* ENTRIES SHOWN:
· · · · · · ·

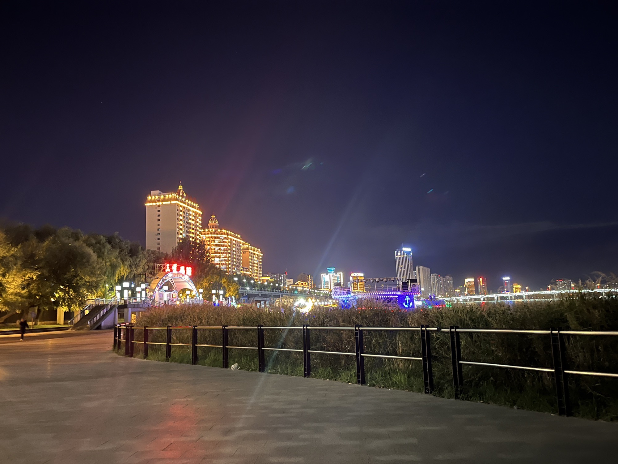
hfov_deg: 67.3
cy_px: 232
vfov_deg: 53.1
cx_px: 309
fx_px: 464
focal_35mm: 26
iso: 640
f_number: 1.6
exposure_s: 1/9
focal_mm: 5.1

· · · · · · ·

* INSTRUCTION: Please copy the data above exactly, omitting the pictures.

* TASK RESPONSE:
hfov_deg: 67.3
cy_px: 232
vfov_deg: 53.1
cx_px: 309
fx_px: 464
focal_35mm: 26
iso: 640
f_number: 1.6
exposure_s: 1/9
focal_mm: 5.1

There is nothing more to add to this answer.